To review the 3-year performance of an established osteoporosis care service and consider further improvements in an effort to reduce fragility fractures.

Methods

Osteoporosis care has been coordinated for all willing and able patients with orthopedic fragility fractures in our health system by a nurse and medical director since 2003, using a guideline-based care algorithm and task management software. Patients were followed by telephone for 2 years to monitor their status and optimize adherence to treatment. Demographics, management recommendations, clinical data, and adherence to treatment were reviewed for the 2003–2005 patient population.

Results

Of 1,019 patients with fragility fractures, 61% underwent osteoporosis evaluation and treatment.
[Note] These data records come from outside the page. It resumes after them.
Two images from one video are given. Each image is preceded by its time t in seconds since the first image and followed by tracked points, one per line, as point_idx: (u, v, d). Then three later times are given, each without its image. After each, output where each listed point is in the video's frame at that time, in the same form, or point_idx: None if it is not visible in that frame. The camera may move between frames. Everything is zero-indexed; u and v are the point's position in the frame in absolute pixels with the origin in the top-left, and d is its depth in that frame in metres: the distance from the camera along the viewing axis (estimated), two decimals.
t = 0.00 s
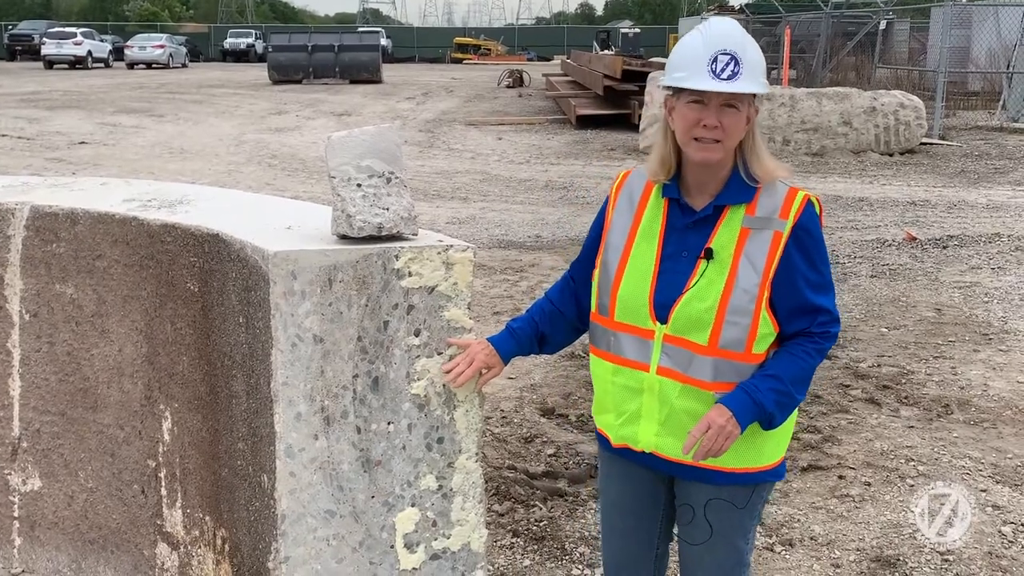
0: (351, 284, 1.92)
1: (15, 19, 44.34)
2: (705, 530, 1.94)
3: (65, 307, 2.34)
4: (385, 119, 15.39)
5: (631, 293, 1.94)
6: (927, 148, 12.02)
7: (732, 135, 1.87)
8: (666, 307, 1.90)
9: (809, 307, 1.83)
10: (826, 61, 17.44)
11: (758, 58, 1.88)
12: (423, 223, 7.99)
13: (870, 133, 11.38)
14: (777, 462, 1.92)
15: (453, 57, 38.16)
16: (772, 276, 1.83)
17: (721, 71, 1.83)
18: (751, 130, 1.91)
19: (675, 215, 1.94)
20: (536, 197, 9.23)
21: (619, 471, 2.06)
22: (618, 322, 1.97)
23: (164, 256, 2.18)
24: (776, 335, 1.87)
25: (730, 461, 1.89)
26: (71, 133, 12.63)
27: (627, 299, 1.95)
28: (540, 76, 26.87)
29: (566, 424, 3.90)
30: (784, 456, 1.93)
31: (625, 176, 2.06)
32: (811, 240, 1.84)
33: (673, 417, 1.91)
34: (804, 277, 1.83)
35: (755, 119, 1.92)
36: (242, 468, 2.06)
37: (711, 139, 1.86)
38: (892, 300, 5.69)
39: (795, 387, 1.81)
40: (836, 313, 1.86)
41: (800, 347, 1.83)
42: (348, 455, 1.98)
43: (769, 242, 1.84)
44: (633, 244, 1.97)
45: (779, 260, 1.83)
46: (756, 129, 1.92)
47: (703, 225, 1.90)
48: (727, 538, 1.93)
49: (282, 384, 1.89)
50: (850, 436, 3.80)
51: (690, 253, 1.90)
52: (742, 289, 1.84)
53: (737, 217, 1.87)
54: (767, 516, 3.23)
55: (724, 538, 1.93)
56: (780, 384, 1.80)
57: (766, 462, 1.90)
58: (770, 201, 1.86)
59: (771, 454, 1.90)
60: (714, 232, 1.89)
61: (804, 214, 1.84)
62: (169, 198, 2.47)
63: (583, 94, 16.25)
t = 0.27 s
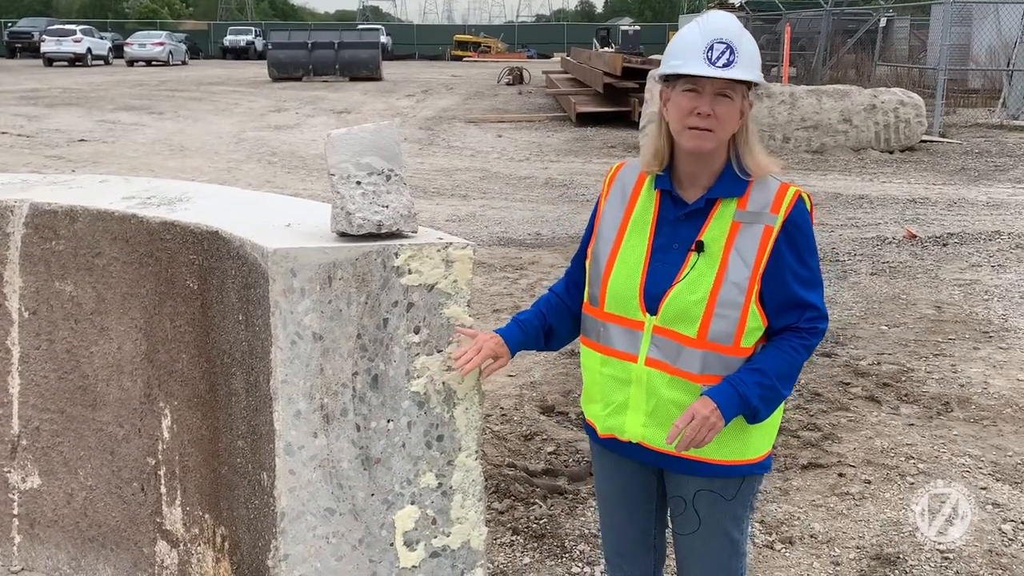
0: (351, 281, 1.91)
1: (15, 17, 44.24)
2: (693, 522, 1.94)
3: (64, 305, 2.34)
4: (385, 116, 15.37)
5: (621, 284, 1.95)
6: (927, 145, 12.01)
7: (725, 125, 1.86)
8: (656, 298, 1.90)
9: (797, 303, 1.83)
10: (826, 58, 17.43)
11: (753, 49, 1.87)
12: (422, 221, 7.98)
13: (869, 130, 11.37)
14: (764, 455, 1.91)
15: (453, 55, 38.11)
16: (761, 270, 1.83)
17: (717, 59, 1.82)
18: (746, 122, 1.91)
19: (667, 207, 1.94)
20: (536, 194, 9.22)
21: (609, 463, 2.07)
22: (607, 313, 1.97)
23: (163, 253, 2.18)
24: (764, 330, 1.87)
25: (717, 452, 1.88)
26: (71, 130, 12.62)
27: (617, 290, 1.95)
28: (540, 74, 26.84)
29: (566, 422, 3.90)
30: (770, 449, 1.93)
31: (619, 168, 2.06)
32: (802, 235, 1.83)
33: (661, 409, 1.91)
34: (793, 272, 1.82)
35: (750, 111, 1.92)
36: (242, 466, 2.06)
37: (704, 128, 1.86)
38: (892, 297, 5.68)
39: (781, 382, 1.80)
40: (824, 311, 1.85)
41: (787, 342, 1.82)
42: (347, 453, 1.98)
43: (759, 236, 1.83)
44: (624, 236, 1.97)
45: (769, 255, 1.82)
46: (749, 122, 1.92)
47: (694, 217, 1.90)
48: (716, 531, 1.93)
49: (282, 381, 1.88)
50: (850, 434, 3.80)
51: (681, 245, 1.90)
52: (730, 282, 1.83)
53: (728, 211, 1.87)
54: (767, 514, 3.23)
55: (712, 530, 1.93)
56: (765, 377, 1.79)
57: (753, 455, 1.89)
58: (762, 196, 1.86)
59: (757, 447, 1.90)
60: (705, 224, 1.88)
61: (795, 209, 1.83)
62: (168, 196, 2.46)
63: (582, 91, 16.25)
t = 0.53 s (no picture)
0: (349, 281, 1.91)
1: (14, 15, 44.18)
2: (683, 518, 1.95)
3: (63, 305, 2.34)
4: (384, 116, 15.36)
5: (609, 282, 1.95)
6: (926, 145, 12.01)
7: (714, 126, 1.87)
8: (644, 296, 1.90)
9: (783, 302, 1.83)
10: (826, 58, 17.43)
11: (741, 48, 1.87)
12: (422, 221, 7.98)
13: (869, 130, 11.37)
14: (752, 452, 1.91)
15: (453, 54, 38.08)
16: (747, 270, 1.83)
17: (705, 61, 1.83)
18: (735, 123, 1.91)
19: (655, 206, 1.94)
20: (536, 194, 9.22)
21: (600, 460, 2.08)
22: (596, 311, 1.98)
23: (161, 253, 2.18)
24: (750, 329, 1.87)
25: (704, 449, 1.88)
26: (70, 130, 12.61)
27: (605, 288, 1.96)
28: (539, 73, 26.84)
29: (565, 421, 3.90)
30: (758, 447, 1.93)
31: (608, 166, 2.07)
32: (788, 234, 1.83)
33: (648, 408, 1.91)
34: (779, 271, 1.83)
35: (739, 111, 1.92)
36: (240, 466, 2.06)
37: (693, 129, 1.86)
38: (891, 297, 5.68)
39: (766, 381, 1.81)
40: (810, 310, 1.85)
41: (773, 342, 1.83)
42: (345, 453, 1.98)
43: (746, 236, 1.83)
44: (613, 234, 1.98)
45: (756, 254, 1.82)
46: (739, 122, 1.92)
47: (681, 216, 1.90)
48: (705, 527, 1.93)
49: (280, 381, 1.88)
50: (849, 434, 3.80)
51: (668, 243, 1.90)
52: (717, 281, 1.84)
53: (716, 210, 1.87)
54: (766, 513, 3.23)
55: (702, 526, 1.93)
56: (751, 376, 1.80)
57: (742, 452, 1.89)
58: (749, 195, 1.86)
59: (745, 445, 1.90)
60: (693, 223, 1.89)
61: (782, 209, 1.83)
62: (167, 195, 2.46)
63: (582, 91, 16.25)
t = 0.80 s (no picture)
0: (347, 283, 1.91)
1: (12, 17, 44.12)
2: (669, 521, 1.95)
3: (61, 307, 2.34)
4: (383, 117, 15.36)
5: (596, 281, 1.96)
6: (925, 147, 12.02)
7: (697, 124, 1.88)
8: (629, 295, 1.91)
9: (768, 299, 1.83)
10: (825, 60, 17.44)
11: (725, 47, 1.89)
12: (421, 222, 7.98)
13: (867, 132, 11.38)
14: (738, 453, 1.92)
15: (452, 56, 38.05)
16: (731, 268, 1.83)
17: (688, 58, 1.84)
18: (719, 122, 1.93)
19: (641, 206, 1.95)
20: (534, 196, 9.22)
21: (590, 459, 2.09)
22: (583, 311, 1.98)
23: (159, 255, 2.18)
24: (735, 326, 1.87)
25: (689, 449, 1.89)
26: (69, 132, 12.61)
27: (592, 287, 1.96)
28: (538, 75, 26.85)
29: (563, 423, 3.89)
30: (745, 447, 1.93)
31: (597, 167, 2.08)
32: (771, 232, 1.84)
33: (634, 407, 1.92)
34: (763, 268, 1.83)
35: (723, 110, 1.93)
36: (238, 468, 2.06)
37: (677, 127, 1.87)
38: (889, 299, 5.69)
39: (751, 378, 1.82)
40: (795, 307, 1.85)
41: (758, 339, 1.83)
42: (343, 455, 1.98)
43: (729, 234, 1.84)
44: (600, 234, 1.98)
45: (739, 252, 1.83)
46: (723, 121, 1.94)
47: (667, 215, 1.91)
48: (691, 529, 1.93)
49: (278, 383, 1.89)
50: (847, 435, 3.80)
51: (653, 242, 1.90)
52: (700, 278, 1.84)
53: (699, 209, 1.87)
54: (764, 515, 3.23)
55: (687, 529, 1.93)
56: (735, 373, 1.80)
57: (727, 453, 1.90)
58: (733, 193, 1.86)
59: (730, 444, 1.90)
60: (678, 222, 1.89)
61: (765, 206, 1.84)
62: (165, 197, 2.46)
63: (581, 92, 16.26)
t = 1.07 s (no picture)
0: (346, 286, 1.91)
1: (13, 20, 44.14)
2: (660, 524, 1.95)
3: (60, 310, 2.34)
4: (383, 120, 15.36)
5: (589, 283, 1.96)
6: (924, 150, 12.03)
7: (689, 132, 1.88)
8: (620, 296, 1.91)
9: (756, 300, 1.82)
10: (824, 64, 17.47)
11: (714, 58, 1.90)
12: (421, 226, 7.99)
13: (867, 135, 11.39)
14: (729, 456, 1.91)
15: (453, 59, 38.07)
16: (720, 268, 1.83)
17: (679, 69, 1.85)
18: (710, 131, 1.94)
19: (634, 209, 1.95)
20: (534, 199, 9.22)
21: (584, 462, 2.09)
22: (577, 314, 1.99)
23: (158, 259, 2.18)
24: (726, 328, 1.86)
25: (679, 452, 1.89)
26: (69, 134, 12.62)
27: (585, 290, 1.97)
28: (538, 78, 26.89)
29: (562, 427, 3.89)
30: (737, 451, 1.92)
31: (593, 174, 2.09)
32: (760, 232, 1.83)
33: (625, 408, 1.92)
34: (752, 268, 1.82)
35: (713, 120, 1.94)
36: (236, 472, 2.05)
37: (670, 135, 1.87)
38: (889, 303, 5.69)
39: (740, 378, 1.80)
40: (786, 308, 1.84)
41: (748, 339, 1.82)
42: (342, 458, 1.98)
43: (717, 234, 1.83)
44: (593, 237, 1.99)
45: (728, 252, 1.82)
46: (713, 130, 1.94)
47: (658, 217, 1.91)
48: (682, 533, 1.93)
49: (276, 387, 1.89)
50: (847, 439, 3.80)
51: (644, 243, 1.90)
52: (689, 278, 1.84)
53: (689, 210, 1.87)
54: (763, 519, 3.22)
55: (678, 532, 1.93)
56: (723, 372, 1.79)
57: (718, 456, 1.89)
58: (722, 194, 1.86)
59: (721, 447, 1.89)
60: (668, 223, 1.89)
61: (753, 207, 1.83)
62: (164, 200, 2.46)
63: (580, 96, 16.28)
The remainder included 15% who refused to participate and 24% who were unable to participate for various logistical and health reasons. More patients age >80 years were unwilling or unable to participate. Bone densities (dual x-ray absorptiometry [DXA]) were normal, low, or osteoporotic in 24%, 55%, and 21% of patients, respectively, and 60% of the osteoporotic group had ≥1 abnormal metabolic bone laboratory result. Only 17% of the total reported a previous fracture, and 47% had ever undergone DXA. Few experienced bone loss, a new fracture, or bisphosphonate intolerance during treatment.

Conclusion

An osteoporosis care service has coordinated care for every willing and able fragility fracture patient with positive outcomes. In addition, the results suggest a high priority for earlier proactive diagnosis and intervention of the at-risk population if fractures are to be reduced.